> **Stored dataset items**:
- - -

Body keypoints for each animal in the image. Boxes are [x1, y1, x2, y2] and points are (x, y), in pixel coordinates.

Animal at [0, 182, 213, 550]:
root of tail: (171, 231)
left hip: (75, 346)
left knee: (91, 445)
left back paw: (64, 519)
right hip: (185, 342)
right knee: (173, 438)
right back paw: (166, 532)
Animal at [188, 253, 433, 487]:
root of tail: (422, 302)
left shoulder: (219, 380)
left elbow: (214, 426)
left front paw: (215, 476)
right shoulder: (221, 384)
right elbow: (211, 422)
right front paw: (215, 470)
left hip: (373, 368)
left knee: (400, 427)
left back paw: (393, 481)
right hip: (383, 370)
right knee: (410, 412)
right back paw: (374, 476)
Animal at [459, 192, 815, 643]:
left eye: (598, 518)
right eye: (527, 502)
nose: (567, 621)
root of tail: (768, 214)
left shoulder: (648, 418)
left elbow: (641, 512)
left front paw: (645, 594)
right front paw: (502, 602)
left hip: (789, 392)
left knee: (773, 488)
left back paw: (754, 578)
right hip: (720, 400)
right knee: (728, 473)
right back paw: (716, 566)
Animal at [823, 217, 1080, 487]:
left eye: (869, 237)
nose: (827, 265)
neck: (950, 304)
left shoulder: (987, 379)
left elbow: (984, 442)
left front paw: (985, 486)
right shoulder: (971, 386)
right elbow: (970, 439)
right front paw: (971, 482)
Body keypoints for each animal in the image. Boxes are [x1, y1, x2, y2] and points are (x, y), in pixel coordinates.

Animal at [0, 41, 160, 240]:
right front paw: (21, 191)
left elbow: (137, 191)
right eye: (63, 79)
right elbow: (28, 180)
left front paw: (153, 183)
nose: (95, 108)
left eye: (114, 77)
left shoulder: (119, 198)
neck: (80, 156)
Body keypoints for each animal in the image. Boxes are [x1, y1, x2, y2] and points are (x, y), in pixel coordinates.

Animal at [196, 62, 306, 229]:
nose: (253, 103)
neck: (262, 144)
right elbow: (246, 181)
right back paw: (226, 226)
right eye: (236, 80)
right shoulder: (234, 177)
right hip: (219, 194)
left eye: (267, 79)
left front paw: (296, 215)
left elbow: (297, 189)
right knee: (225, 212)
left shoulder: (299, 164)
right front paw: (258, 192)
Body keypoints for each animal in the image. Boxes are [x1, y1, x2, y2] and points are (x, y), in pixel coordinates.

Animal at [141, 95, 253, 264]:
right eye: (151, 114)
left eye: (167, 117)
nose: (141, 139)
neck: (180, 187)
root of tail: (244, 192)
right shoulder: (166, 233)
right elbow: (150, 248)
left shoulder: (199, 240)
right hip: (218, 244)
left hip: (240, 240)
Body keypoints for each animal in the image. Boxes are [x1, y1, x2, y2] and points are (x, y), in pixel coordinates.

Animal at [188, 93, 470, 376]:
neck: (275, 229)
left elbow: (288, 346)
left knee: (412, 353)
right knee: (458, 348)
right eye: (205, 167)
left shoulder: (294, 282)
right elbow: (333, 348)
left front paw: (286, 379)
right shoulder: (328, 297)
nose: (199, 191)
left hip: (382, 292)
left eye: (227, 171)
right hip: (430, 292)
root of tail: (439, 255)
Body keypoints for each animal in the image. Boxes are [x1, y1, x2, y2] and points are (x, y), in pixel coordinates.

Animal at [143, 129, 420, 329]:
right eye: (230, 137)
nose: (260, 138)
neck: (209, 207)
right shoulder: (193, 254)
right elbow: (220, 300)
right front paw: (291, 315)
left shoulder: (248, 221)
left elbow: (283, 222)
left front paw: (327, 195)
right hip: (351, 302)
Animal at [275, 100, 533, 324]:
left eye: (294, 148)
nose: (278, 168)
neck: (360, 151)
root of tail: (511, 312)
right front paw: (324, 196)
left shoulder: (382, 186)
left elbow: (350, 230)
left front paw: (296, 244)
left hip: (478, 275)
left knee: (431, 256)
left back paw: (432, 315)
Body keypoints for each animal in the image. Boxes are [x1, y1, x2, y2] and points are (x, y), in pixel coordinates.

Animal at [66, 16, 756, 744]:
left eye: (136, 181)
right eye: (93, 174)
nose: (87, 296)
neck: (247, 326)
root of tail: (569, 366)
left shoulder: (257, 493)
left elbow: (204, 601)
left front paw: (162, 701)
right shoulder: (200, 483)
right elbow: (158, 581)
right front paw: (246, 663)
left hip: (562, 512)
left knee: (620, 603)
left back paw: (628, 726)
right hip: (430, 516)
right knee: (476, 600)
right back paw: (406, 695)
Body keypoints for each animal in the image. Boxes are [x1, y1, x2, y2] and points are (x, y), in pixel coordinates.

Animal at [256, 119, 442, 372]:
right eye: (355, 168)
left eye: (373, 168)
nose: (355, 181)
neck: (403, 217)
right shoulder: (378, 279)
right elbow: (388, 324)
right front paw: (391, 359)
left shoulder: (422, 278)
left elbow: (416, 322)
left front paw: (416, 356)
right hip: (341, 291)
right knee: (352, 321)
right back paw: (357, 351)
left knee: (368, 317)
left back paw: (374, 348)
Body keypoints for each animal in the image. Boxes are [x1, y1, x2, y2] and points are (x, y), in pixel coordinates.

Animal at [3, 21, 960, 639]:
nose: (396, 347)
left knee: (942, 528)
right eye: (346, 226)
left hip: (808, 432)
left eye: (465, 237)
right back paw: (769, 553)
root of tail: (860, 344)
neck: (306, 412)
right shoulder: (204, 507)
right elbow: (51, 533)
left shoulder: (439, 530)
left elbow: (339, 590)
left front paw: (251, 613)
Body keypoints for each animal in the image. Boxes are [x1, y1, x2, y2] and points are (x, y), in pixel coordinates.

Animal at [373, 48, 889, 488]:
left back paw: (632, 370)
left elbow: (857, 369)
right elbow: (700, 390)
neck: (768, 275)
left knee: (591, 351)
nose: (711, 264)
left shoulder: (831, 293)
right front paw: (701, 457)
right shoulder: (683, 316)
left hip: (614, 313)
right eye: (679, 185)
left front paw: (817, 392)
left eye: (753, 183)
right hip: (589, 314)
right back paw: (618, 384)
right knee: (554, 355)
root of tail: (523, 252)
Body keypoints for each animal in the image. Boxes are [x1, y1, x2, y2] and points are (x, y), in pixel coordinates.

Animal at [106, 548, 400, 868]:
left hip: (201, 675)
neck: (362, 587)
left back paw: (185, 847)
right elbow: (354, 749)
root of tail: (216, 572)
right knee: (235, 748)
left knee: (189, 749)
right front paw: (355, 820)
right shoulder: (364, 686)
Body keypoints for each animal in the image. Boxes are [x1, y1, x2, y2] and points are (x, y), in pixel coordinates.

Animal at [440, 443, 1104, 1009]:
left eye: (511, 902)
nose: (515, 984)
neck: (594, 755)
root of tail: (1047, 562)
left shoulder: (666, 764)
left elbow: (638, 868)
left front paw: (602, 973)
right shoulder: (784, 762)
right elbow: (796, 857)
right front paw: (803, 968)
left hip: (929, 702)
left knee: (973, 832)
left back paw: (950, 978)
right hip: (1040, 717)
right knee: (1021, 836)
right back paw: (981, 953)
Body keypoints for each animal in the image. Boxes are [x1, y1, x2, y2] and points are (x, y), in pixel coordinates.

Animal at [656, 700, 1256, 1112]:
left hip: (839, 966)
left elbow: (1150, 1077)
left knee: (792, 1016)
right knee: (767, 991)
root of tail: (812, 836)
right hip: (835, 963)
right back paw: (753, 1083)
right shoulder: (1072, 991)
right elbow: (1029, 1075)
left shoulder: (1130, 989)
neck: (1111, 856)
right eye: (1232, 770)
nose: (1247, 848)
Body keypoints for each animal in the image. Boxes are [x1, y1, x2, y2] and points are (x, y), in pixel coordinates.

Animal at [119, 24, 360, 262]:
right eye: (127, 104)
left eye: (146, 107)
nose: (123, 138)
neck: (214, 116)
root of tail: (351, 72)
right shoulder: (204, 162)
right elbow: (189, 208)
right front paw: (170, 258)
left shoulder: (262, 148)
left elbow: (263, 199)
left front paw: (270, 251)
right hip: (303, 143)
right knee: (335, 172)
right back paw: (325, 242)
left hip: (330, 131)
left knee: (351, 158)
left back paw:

- - -

> **WHAT YOU ARE ASKED TO DO**: After locating the line with "nose: (567, 621)" above, return that line and every later line through the one with "root of tail: (439, 255)", word for word and with nothing else.

> **TASK RESPONSE**:
nose: (567, 621)
root of tail: (768, 214)
left shoulder: (648, 418)
left elbow: (641, 512)
left front paw: (645, 594)
right front paw: (502, 602)
left hip: (789, 392)
left knee: (773, 488)
left back paw: (754, 578)
right hip: (720, 400)
right knee: (728, 473)
right back paw: (716, 566)
Animal at [823, 217, 1080, 487]:
left eye: (869, 237)
nose: (827, 265)
neck: (950, 304)
left shoulder: (987, 379)
left elbow: (984, 442)
left front paw: (985, 486)
right shoulder: (971, 386)
right elbow: (970, 439)
right front paw: (971, 482)
Body keypoints for each animal in the image. Boxes are [x1, y1, x2, y2] and points are (x, y), in pixel coordinates.

Animal at [0, 41, 160, 240]:
right front paw: (21, 191)
left elbow: (137, 191)
right eye: (63, 79)
right elbow: (28, 180)
left front paw: (153, 183)
nose: (95, 108)
left eye: (114, 77)
left shoulder: (119, 198)
neck: (80, 156)
Body keypoints for each animal in the image. Boxes are [x1, y1, x2, y2] and points are (x, y), in pixel coordinates.

Animal at [196, 62, 306, 229]:
nose: (253, 103)
neck: (262, 144)
right elbow: (246, 181)
right back paw: (226, 226)
right eye: (236, 80)
right shoulder: (234, 177)
right hip: (219, 194)
left eye: (267, 79)
left front paw: (296, 215)
left elbow: (297, 189)
right knee: (225, 212)
left shoulder: (299, 164)
right front paw: (258, 192)
Body keypoints for each animal in the image. Boxes are [x1, y1, x2, y2] and points are (x, y), in pixel coordinates.

Animal at [141, 95, 253, 264]:
right eye: (151, 114)
left eye: (167, 117)
nose: (141, 139)
neck: (180, 187)
root of tail: (244, 192)
right shoulder: (166, 233)
right elbow: (150, 248)
left shoulder: (199, 240)
right hip: (218, 244)
left hip: (240, 240)
Body keypoints for each animal in the image. Boxes are [x1, y1, x2, y2] and points are (x, y), in pixel coordinates.

Animal at [188, 93, 470, 376]:
neck: (275, 229)
left elbow: (288, 346)
left knee: (412, 353)
right knee: (458, 348)
right eye: (205, 167)
left shoulder: (294, 282)
right elbow: (333, 348)
left front paw: (286, 379)
right shoulder: (328, 297)
nose: (199, 191)
left hip: (382, 292)
left eye: (227, 171)
right hip: (430, 292)
root of tail: (439, 255)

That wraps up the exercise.